After service a sort of processional instinct drew people up to the house: they waited about till permission was given, and went in to look at their old man, lying in high state among his books. I did not go. Beloved, I have never yet seen death: you have, I know. Do you, I wonder, remember your father better than I mine:—or your brother? Are they more living because you saw them once not living? I think death might open our eyes to those we lived on ill terms with, but not to the familiar and dear. I do not need you dead, to be certain that your heart has mine for its true inmate and mine yours.
I love you, I love you: so let good-night bring you good-morning!
N.
At long intervals, dearest, I write to you a secret all about yourself for my eyes to see: because, chiefly because, I have not you to look at. Thus I bless myself with you.

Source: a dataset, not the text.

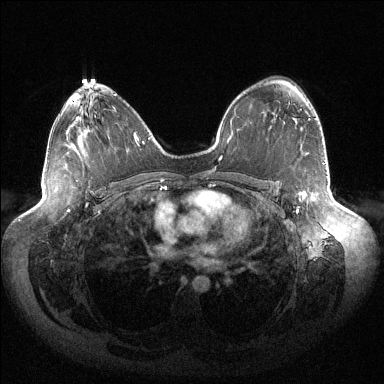
Breast MRI (dynamic contrast-enhanced), one axial slice. Slice 87 of 144 in the series (ordered by position). Dynamic contrast-enhanced series, time point 2 of 6 at this slice position (early post-contrast). 1.5 T. TE 1.5 ms, TR 4.6 ms. 1.2 mm slice thickness. 384 × 384 image matrix, field of view 430 × 430 mm. Female patient.
Annotated regions visible in this slice (semi-automatic segmentation, software-assisted and operator-edited):
- enhancing-tissue mask used for the functional tumour volume (all voxels passing the contrast-enhancement thresholds inside the analysis volume; usually the tumour): bounding box (x1, y1, x2, y2) in pixels: (296, 109, 310, 213)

Away over the world west of this and a little bit north is the city of spires where you are now. Never having seen it I am the more free to picture it as I like: and to me it is quite full of you:—quite greedily full, Beloved, when elsewhere you are so much wanted! I send my thoughts there to pick up crumbs for me.
It is a strange blend of notions—wisdom and ignorance combined: for you I seem to know perfectly; but of your life nothing at all. And yet nobody there knows so much about you as I. What you do matters so much less than what you are. You, who are the clearest heart in all the world, do what you will, you are so still to me, Beloved.
I take a happy armful of thoughts about you into all my dreams: and when I wake they are there still, and have done nothing but remain true. What better can I ask of them?
You do love me: you have not changed? Without change I remain yours so long as I live.
O.
And you, Beloved, what are you thinking of me all this while? Think well of me, I beg you: I deserve so much, loving you as truly as I do!